I observed a group of mothers playing with their toddlers at the park. In general, I didn’t mind the noise or chaos of the park, but today I could feel my annoyance building as I glared at one of the mothers. A mother I’d nicknamed “Loudmouth,” because she wouldn’t stop talking. (Not once. Not even when the other mothers avoided her gaze and scooted away from her.)
Loudmouth finally asked one of the other mothers a question (perhaps she’d realized that conversations are supposed to be two-sided). “Your child is so sweet, how old is he?” she asked.
The other mother smiled shyly and responded, “fifteen months.”
“Oh!” she exclaimed. “MY son could say the alphabet backward and forward by that age.”
I clenched my hand and thought of a string of nasty retorts, but then, Loudmouth’s son started eating sand, and I felt a little better. Loudmouth ran off to stop her son, and the shy mother sat back, looking calmer than I felt. Her son, a beautiful little boy with light brown curls, approached his mother.
“Up,” he cooed.
His mother picked him up, smiling down at him.
A third mother, a lady with smudged makeup, grinned. “Now, that’s a smart boy!”
You might be wondering what this story has to do with writing, but the truth is that it showcases exactly the topic I’ve been struggling with: showing verses telling. One mother “told” the others that her son was smart, while the other allowed her child to “show” how smart he was. And as I thought this situation over, I realized the many problems that arise with showing verses telling.

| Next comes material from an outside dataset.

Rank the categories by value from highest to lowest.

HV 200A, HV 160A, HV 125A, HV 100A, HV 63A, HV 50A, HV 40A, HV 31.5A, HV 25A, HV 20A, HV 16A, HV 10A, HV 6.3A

First of all, when you tell someone something, you aren’t allowing them to think or get involved with what is happening. They are expected to simply take your word. This would be a terrible thing to experience as a reader, because reading is all about the process of investing yourself in a character. When you don’t take the journey with the character, however, and are simply told about it, you don’t care as much about what happens to the character.
Second of all, when you tell someone something, it might be harder for them to believe than if they saw what you were talking about. When you create a book about lamas that take over the world with flesh-eating spit, people might find themselves struggling to believe your plot. But, if you are able to show everything as it happens through the strength of your writing, your readers aren’t going to doubt what’s happening, they’re not going to have to suspend their disbelief, because they’ve been right there every step of the way. Why wouldn’t they fear the all-mighty lamas too?